How to achieve this? Well, the main thing is to maintain the temperature according to the working temperature of the yeast, and for this we must be able to measure the temperature of the fermenter, if possible directly from inside the fermenter itself for a more accurate reading.

Is it only the temperature that we have to keep track of? Well, density is also a very important factor. It is advisable to take two readings every day until fermentation is complete.

As for the yeast (ale of course), the most common is US-05 and, in case we are looking for a less fruity touch (more neutral), perhaps the option is the K-97, a German strain generally used for the Kölsch style. 


So, is this beer recommended for beginners?
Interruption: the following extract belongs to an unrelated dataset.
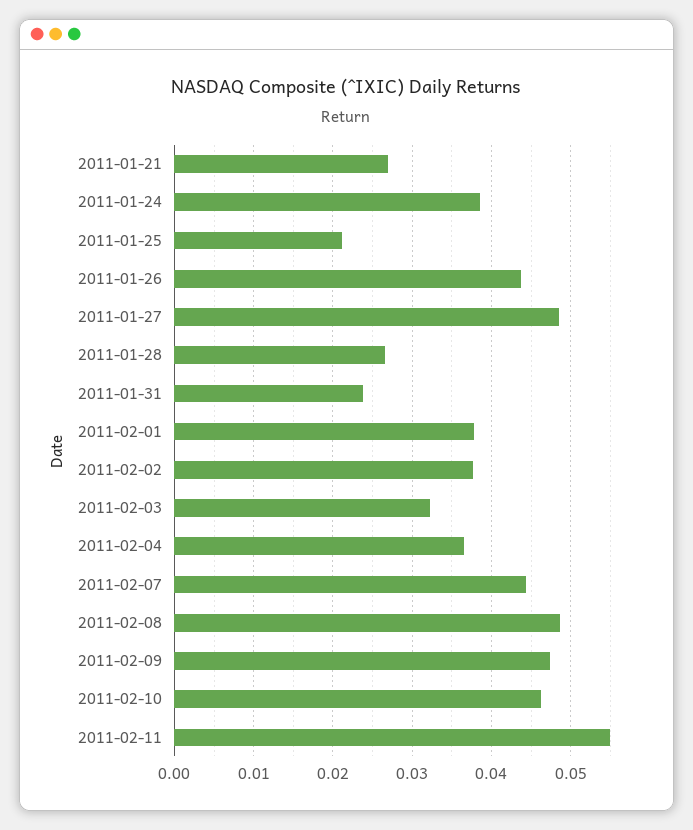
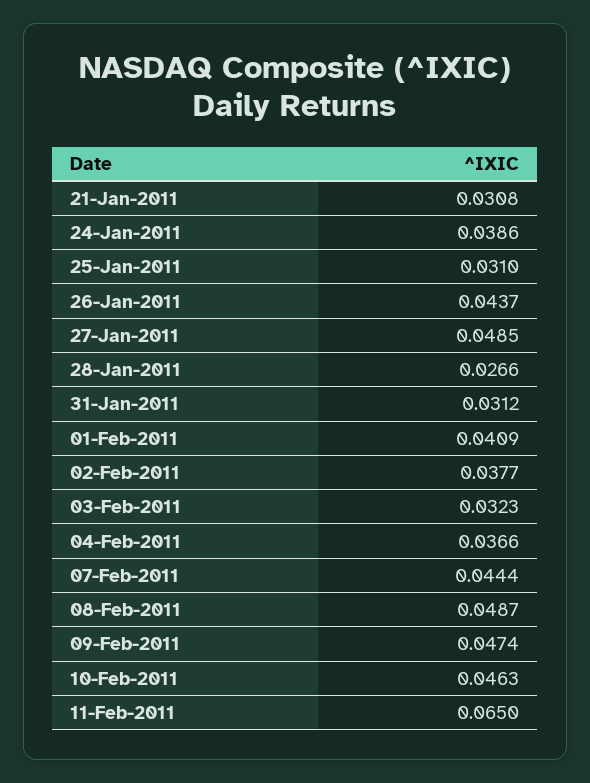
2011-01-21: 0.027 -> 0.0308
2011-01-25: 0.021 -> 0.031
2011-01-31: 0.024 -> 0.0312
2011-02-01: 0.038 -> 0.0409
2011-02-11: 0.055 -> 0.065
Most people might think of blonde ales as being a beginner-friendly beer because of the recipe is very simple, however, this is a double-edged sword because being so “simple” means that any defect will stands out. 

My recommendation would be that, if this is one of your first beers, do not try to brew a blonde ale because it is much more complex to achieve a good result than with other beers. Only try this one if you really know how your stuff or if you’re willing to make a lot of mistakes along the way.

Frequently Asked Questions

What are the best hops to add bitterness to a Blonde Ale? To add bitterness to a blonde ale it is best to use a hop specially designed for that purpose, such as cascade, which is undoubtedly the most used one, but there are also other options with a higher amount of alpha-acids, such as magnum.